Microsoft releases Defender update to remove SuperFish
Microsoft released an update to its Windows Defender anti-malware program on Friday to allow it to remove SuperFish. Lenovo supplied that malware as standard on its laptops and was in the news this week because of vulnerabilities.
Security researcher Filippo Valsorda discovered that Microsoft provided Windows Defender with definitions to recognize and remove SuperFish. This means that all Lenovo users who have enabled Defender in Windows are now protected from the malware.
Windows Defender version 1.193.444.0 will detect and remove Superfish AND the system cert http://t.co/3Jxz4HMqzQ pic.twitter.com/TqLMtiljuI
— Filippo Valsorda (@FiloSottile) February 20, 2015
As far as we know, Microsoft is the first anti-malware manufacturer to offer a solution against SuperFish. Incidentally, Valsorda notes that the update is not completely perfect. The certificate for Firefox remains intact, so tweets he. Mozilla has yet to come up with a fix for that. However, the certificate can be removed manually; Lenovo has put instructions online for this.
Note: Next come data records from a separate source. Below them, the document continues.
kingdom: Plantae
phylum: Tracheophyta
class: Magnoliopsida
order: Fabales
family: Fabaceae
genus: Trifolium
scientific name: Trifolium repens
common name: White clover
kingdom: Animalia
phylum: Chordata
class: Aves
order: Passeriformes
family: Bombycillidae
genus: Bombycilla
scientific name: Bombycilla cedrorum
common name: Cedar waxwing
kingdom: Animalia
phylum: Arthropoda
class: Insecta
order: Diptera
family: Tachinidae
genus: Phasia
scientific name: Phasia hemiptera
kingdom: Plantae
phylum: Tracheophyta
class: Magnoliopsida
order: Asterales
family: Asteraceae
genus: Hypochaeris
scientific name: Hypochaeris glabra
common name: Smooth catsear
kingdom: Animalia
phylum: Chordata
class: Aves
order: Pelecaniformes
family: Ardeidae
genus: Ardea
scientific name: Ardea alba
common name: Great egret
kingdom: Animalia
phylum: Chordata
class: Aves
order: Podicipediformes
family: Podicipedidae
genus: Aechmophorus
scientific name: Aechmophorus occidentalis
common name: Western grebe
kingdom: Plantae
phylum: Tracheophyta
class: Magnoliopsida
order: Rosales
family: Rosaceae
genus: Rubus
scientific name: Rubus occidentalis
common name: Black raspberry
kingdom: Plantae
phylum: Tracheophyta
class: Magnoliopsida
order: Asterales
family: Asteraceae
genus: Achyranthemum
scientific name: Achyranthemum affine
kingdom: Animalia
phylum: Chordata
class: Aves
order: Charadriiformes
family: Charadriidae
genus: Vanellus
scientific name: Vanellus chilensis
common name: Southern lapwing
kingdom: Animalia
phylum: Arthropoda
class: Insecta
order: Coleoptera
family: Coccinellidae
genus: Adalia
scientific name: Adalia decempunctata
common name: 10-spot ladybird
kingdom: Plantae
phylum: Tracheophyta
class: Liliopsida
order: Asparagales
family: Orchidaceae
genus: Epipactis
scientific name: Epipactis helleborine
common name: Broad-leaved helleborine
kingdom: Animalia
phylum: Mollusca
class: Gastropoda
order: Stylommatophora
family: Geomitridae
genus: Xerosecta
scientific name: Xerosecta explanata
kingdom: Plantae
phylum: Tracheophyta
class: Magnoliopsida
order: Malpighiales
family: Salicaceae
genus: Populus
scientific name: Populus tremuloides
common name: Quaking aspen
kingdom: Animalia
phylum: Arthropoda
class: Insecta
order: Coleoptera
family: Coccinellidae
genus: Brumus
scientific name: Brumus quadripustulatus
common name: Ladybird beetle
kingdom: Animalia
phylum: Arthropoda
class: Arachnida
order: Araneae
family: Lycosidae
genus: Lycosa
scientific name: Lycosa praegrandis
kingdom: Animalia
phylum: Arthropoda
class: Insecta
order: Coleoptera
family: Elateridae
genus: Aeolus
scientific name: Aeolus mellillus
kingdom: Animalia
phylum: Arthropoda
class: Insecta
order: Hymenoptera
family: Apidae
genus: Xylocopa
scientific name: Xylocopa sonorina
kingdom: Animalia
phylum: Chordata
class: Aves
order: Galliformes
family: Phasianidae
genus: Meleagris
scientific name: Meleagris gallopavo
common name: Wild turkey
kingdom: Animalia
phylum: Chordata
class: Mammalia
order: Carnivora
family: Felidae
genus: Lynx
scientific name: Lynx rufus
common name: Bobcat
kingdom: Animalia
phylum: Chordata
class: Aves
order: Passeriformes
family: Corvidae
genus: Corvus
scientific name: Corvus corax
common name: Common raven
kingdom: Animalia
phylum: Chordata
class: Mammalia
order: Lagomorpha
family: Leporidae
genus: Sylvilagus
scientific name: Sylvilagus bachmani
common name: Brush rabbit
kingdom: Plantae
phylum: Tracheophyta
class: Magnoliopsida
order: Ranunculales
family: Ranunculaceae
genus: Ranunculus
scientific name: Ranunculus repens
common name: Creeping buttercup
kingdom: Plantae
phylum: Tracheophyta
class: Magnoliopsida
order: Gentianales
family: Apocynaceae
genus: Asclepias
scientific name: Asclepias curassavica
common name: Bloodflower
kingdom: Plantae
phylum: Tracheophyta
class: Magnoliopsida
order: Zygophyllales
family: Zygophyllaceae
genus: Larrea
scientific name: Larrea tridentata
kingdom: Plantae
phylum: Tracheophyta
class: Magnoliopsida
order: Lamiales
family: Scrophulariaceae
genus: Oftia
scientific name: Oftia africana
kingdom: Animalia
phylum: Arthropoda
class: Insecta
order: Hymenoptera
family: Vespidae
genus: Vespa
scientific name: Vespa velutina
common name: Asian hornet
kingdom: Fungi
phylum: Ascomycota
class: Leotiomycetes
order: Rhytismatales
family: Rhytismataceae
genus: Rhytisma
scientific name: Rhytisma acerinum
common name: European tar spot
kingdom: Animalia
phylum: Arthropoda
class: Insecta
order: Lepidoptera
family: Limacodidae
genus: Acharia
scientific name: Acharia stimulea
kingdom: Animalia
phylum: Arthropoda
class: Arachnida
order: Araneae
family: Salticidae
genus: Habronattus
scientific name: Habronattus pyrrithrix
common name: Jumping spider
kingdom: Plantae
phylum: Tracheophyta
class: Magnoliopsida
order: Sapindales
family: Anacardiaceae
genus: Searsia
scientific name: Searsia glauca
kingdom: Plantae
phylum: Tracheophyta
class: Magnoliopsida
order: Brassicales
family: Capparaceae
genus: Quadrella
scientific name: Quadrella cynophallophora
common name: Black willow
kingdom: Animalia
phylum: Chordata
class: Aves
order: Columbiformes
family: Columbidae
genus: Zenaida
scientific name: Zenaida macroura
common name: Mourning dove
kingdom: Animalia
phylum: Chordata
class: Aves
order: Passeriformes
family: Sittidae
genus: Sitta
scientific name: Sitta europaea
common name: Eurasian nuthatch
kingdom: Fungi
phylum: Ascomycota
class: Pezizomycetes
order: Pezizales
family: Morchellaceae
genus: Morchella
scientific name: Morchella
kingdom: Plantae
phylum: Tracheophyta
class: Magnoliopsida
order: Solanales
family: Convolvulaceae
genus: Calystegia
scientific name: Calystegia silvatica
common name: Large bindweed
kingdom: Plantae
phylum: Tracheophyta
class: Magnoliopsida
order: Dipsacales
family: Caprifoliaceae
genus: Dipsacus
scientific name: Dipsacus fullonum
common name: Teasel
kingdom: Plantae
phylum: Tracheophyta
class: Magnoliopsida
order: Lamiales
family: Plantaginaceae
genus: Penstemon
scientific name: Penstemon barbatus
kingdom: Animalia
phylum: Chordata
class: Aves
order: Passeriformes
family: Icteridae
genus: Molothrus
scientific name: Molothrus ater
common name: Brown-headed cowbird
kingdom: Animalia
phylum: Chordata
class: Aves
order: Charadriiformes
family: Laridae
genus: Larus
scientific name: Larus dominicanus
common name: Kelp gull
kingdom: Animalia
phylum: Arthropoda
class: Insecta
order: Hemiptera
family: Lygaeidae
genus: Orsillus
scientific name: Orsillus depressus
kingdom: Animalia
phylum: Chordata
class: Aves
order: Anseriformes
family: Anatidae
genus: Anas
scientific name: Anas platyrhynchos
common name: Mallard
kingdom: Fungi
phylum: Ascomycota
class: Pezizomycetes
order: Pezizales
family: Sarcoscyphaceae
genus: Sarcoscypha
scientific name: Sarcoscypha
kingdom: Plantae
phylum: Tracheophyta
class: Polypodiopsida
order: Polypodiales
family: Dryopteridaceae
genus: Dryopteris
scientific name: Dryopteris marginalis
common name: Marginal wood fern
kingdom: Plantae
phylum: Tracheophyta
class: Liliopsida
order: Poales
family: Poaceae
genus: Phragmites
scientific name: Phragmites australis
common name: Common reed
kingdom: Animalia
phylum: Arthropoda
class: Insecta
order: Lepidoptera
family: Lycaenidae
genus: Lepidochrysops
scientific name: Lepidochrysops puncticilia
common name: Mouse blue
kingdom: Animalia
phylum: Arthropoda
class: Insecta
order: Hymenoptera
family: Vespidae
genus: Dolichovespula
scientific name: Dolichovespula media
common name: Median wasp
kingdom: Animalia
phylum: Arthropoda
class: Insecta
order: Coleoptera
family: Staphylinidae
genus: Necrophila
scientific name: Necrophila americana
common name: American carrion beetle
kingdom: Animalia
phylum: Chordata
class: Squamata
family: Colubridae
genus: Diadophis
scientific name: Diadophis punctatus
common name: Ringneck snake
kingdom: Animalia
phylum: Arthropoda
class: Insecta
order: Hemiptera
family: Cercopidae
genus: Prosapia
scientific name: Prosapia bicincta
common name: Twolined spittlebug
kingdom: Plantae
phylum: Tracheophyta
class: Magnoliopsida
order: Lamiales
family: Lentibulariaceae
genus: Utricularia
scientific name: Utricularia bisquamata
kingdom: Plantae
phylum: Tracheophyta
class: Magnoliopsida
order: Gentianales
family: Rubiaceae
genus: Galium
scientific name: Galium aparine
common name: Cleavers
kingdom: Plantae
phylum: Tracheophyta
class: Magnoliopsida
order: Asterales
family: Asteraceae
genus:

Last month it became clear that Lenovo was putting the SuperFish adware on its laptops. The software runs in the background and injects advertisements into websites with product image pop-ups. The manufacturer claimed that the adware “helps users find and discover products without knowing a product’s name or how to describe it in a text-based search engine.”
The malware turned out to be a serious security problem, it was announced on Thursday. To inject ads into https sites, SuperFish used a forged root certificate. Attackers can abuse that to inject a false certificate into an SSL connection to eavesdrop on the connection. To do this, they must first control an affected Lenovo customer’s Internet connection.
Users have never been put at risk by the SuperFish malware, which came bundled with multiple Lenovo laptops. The company behind the malware said in a statement Friday. Yet that claim is at odds with the findings of security experts. Lenovo promises to release a tool in a few days to erase all traces of the malware. The manufacturer already stopped supplying the malware in January.